■ **REQUIRED ACTION**:
The required result is each line of the entries below containing the string "CPSO".

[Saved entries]

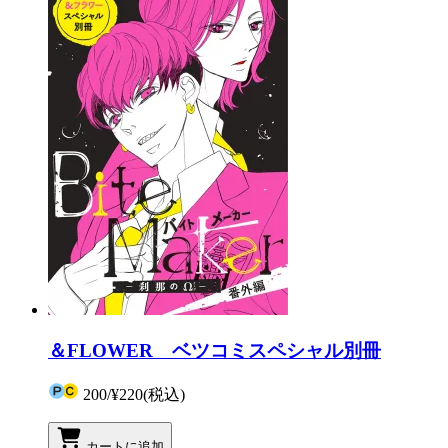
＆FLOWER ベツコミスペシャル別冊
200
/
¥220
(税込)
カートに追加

---

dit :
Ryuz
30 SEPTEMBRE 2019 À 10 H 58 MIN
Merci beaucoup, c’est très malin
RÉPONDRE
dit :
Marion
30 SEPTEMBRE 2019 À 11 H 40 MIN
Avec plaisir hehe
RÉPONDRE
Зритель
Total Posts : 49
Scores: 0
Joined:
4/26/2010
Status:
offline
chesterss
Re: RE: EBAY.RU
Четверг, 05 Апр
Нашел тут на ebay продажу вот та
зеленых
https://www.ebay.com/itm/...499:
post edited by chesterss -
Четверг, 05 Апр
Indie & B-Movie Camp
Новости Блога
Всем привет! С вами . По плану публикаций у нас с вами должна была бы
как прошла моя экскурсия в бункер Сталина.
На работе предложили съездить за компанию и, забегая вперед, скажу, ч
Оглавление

--

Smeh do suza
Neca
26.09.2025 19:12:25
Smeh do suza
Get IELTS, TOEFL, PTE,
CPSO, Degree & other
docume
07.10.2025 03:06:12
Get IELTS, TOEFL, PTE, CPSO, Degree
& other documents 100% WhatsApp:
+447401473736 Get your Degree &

■ **YOUR SOLUTION**:
CPSO, Degree & other
Get IELTS, TOEFL, PTE, CPSO, Degree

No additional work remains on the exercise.